# XM 'Offers' Refund for Outage



## Nick (Apr 23, 2002)

XM said it would provide refunds to subscribers who were affected by its service
outage earlier this week. The company said customers who request a refund will
receive a credit for two days of service on a future bill.

A quick search on the XM website for "refund" and "outage"returned no relevant
results, so we suggest you try to contact XM by phone for your refund. Good luck.

*1-800-XM-RADIO (1-800-967-2346)*


----------



## Nick (Apr 23, 2002)

UPDATE: A call to XM secured my own refund in the form of a credit to my account. 
If you call, be prepared to provide your XM Radio ID or you will have to answer an
incredible number of questions to establish you are who you say you are.
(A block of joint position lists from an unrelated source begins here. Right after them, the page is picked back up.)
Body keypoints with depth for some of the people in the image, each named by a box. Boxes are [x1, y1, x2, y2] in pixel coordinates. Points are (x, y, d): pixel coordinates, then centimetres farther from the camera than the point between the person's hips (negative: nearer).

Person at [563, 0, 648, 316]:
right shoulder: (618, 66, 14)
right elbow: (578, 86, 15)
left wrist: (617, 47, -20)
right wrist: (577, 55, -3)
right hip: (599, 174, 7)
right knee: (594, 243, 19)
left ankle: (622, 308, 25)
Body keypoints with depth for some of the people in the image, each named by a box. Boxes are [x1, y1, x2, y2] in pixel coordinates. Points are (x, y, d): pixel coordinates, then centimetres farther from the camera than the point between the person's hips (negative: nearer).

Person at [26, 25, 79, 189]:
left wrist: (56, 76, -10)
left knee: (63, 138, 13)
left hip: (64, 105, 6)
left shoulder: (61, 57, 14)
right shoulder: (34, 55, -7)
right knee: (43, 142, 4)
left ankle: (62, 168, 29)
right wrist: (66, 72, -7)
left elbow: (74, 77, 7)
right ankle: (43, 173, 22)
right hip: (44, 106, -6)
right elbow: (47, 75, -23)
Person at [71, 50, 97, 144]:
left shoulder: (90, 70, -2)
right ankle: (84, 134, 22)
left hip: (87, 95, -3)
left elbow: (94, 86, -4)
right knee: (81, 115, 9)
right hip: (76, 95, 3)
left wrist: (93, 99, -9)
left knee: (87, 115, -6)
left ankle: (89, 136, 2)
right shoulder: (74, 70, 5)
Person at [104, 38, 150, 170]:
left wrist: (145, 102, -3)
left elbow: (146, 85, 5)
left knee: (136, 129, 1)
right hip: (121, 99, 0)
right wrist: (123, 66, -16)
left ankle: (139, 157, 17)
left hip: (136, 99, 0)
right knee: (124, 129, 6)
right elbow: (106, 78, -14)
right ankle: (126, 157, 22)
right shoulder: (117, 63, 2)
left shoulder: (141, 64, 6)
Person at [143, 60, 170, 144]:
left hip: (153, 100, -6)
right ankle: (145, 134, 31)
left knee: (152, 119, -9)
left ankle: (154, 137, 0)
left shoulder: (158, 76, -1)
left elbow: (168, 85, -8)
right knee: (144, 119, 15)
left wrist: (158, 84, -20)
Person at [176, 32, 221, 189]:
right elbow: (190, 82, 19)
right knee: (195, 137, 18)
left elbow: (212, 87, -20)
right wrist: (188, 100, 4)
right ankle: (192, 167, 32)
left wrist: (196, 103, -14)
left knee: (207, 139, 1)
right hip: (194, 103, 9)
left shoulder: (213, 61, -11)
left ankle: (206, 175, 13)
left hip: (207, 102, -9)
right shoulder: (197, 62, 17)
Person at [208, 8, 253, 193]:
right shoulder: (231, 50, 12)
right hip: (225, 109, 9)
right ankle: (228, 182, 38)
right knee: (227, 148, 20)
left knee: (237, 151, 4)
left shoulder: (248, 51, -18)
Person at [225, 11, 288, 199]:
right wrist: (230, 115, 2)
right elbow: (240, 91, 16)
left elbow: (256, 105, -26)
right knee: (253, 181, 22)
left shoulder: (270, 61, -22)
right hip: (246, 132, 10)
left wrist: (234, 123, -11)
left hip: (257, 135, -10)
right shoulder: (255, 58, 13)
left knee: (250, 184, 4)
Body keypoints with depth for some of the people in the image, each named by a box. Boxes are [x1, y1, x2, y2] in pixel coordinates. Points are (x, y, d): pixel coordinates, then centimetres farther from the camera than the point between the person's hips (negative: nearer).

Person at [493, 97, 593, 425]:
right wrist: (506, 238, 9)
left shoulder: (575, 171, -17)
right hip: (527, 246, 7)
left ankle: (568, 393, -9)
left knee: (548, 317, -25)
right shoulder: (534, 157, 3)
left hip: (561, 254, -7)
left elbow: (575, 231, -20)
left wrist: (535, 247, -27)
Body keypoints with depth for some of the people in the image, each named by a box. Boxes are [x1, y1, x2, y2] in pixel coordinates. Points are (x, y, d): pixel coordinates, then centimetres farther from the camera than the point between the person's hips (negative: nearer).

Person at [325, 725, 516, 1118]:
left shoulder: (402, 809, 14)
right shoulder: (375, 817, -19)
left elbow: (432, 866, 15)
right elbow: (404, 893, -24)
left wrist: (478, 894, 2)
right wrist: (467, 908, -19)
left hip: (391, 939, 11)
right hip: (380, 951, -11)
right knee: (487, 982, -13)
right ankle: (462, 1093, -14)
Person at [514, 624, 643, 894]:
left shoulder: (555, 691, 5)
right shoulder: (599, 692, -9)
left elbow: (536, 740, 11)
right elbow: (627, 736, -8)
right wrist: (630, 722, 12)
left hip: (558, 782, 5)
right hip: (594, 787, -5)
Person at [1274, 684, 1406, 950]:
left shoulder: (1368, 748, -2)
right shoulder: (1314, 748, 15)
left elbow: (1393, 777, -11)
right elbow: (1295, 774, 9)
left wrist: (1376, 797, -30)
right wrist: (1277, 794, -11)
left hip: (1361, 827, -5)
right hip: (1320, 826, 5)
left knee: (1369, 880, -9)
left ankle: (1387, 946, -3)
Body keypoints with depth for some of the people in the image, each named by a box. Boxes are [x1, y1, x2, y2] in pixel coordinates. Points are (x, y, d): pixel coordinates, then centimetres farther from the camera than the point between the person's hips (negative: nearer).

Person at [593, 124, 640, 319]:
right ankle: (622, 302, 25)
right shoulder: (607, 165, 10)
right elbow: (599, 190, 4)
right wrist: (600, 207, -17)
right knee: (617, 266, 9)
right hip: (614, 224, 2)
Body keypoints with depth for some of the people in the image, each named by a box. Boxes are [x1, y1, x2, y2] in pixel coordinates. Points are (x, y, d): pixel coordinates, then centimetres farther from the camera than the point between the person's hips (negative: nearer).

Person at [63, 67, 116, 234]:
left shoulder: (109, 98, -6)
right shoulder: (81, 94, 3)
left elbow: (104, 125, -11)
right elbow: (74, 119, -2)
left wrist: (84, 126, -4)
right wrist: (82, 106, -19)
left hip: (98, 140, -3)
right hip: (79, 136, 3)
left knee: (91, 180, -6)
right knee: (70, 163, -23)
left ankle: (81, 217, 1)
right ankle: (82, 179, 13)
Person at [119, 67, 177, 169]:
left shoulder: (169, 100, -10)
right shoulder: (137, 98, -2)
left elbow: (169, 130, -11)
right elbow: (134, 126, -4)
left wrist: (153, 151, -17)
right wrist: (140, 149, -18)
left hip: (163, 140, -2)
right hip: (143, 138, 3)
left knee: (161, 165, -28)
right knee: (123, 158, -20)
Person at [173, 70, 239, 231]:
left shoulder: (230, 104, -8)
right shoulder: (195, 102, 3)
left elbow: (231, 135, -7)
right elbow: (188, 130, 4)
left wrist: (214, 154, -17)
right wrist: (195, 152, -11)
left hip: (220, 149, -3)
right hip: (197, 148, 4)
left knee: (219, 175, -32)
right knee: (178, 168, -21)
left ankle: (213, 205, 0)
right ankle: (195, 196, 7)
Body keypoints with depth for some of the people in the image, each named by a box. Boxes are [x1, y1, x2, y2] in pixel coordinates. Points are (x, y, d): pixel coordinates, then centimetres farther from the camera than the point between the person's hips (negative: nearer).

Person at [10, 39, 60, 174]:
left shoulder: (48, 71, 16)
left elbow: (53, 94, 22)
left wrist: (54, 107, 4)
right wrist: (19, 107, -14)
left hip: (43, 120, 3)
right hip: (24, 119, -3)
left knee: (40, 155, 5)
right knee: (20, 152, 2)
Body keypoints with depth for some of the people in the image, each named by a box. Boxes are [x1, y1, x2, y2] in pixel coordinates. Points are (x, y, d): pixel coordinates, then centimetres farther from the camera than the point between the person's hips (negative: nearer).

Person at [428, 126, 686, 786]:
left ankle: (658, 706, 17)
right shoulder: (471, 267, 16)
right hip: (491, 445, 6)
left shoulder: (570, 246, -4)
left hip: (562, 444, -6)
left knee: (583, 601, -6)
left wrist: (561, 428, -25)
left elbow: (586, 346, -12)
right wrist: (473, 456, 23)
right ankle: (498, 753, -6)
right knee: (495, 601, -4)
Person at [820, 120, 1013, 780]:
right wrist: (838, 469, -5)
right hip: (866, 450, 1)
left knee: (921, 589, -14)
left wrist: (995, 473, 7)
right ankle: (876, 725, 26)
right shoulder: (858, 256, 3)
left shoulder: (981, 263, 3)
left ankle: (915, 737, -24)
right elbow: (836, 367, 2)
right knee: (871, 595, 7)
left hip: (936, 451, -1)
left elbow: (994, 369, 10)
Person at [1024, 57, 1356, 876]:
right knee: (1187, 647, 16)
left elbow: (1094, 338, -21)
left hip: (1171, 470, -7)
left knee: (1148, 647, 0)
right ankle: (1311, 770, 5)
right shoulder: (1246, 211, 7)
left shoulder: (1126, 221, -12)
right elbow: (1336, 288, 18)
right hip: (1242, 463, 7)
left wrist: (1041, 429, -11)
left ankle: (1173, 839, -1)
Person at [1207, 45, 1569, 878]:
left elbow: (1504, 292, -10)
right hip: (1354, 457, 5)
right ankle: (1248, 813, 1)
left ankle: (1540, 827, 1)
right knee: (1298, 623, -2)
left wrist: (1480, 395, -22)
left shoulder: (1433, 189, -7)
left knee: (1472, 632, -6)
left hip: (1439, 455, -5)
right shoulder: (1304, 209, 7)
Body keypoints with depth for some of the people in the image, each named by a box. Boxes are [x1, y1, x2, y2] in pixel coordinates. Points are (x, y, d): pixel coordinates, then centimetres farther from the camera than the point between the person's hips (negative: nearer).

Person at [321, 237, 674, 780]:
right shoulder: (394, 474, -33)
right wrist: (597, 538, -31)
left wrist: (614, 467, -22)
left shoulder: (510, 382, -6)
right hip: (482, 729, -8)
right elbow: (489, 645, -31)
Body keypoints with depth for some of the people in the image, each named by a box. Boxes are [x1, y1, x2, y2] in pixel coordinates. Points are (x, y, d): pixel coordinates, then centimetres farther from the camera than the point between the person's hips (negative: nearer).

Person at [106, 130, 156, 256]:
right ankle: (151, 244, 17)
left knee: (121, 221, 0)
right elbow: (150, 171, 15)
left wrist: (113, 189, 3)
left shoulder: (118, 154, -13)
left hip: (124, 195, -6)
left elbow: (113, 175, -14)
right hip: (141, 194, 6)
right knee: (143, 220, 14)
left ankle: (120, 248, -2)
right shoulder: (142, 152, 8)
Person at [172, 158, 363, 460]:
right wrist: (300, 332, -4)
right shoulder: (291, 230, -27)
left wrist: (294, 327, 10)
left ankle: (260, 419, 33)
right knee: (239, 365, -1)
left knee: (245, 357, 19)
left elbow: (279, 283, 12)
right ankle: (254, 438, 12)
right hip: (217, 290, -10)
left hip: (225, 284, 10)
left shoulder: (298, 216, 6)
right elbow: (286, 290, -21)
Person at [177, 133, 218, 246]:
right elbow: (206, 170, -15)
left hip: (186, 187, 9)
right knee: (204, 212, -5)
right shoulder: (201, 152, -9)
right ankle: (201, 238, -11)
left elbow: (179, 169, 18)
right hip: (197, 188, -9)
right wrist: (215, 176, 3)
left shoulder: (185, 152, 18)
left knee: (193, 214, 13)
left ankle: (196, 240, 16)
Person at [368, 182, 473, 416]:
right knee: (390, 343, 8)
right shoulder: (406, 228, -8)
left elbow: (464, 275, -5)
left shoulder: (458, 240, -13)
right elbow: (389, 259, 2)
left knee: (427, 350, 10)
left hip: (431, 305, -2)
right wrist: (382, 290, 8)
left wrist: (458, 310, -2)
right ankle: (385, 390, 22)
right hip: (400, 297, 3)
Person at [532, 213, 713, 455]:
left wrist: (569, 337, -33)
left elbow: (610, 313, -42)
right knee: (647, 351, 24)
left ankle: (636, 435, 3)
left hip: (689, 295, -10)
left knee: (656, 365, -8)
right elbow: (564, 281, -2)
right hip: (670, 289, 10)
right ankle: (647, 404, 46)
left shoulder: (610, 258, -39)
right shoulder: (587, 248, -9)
Who else
would go to that much trouble in order to obtain a credit to someone else's account? 

:shrug:


----------



## Christopher Gould (Jan 14, 2007)

Nick said:


> UPDATE: A call to XM secured my own refund in the form of a credit to my account.
> If you call, be prepared to provide your XM Radio ID or you will have to answer an
> incredible number of questions to establish you are who you say you are. Who else
> would go to that much trouble in order to obtain a credit to someone else's account?
> ...


so what did that amout too $.86


----------



## hilmar2k (Mar 18, 2007)

Christopher Gould said:


> so what did that amout too $.86


For that small of an amount, they ought to just credit everyone automatically. It certainly isn't worth the effort for me.


----------



## Geronimo (Mar 23, 2002)

Christopher Gould said:


> so what did that amout too $.86


$.67 actually. but they actually rounded it up to an even dollar.


----------



## Juggernaut (Apr 5, 2007)

hilmar2k said:


> For that small of an amount, they ought to just credit everyone automatically. It certainly isn't worth the effort for me.


Cost them a lot more to automatically credit everyone. I'm sure many listeners are unaware of any outage, were not using the service at the time, and/or don't want to bother making the phone call for a "lousy" dollar.


----------



## Steve Mehs (Mar 21, 2002)

I'm not bothering, I’m cheap but not Charlie cheap.


----------



## rasthan (Apr 30, 2006)

Steve Mehs said:


> I'm not bothering, I'm cheap but not Charlie cheap.


lol good one! :lol:


----------



## BobbySteelz (May 24, 2007)

I'm already getting over on them for the price of my service. I'm too lazy for this.


----------



## pez2002 (Dec 13, 2002)

i wont be calling


----------